In the future it should be possible for cannabis implement the following additional medical applications:
Pain: Animal studies have shown that THC and other cannabinoids may increase the effects of showed a significant reduction in morphine requirement by passing a standardized cannabis extract in strong inflammatory pain in Mediterranean fever. There are also a variety of information from animal studies that cannabinoids especially in neuropathic pain could be helpful.
Migraine: A wealth of individual case reports have documented good efficacy in this by previously approved drugs often unsatisfactory influenced disease. Possible mechanisms of action have been investigated.
Seizures and movement disorders: The relaxing and pain-relieving effect is particularly pronounced in spasticity due to multiple sclerosis or spinal cord injury as well as for menstrual pains. In an epidemiological survey indicated over 90% of 112 surveyed MS patients to be able to effectively improve by smoking cannabis spasms, tremors and pain.
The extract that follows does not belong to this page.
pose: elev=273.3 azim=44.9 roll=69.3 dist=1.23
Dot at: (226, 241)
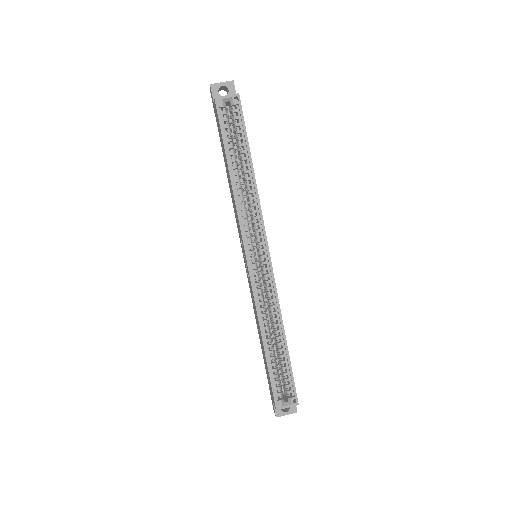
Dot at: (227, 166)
Glaucoma: Already in 1971 it was documented that smoking cannabis lowers intraocular pressure by about 50%. This effect could be achieved also with oral and intravenous delta-9-THC and the delta-8-THC. It was later shown that delta-9-THC and cannabigerol (CBG) increase aqueous humor outflow to the two-to three-fold.
Asthma: Inhaled Cannabis expands the bronchial tubes. To avoid damaging the mucosa smoking, aerosols should be developed. Was demonstrated as early as the 70s that inhaled as an aerosol, delta-9-THC is a to the action of beta-sympathomimetics comparable improvement in lung function.
Further possible applications: sleep disorders, reactive depressive states, epilepsy and drug-induced movement disorders in Parkinson’s disease.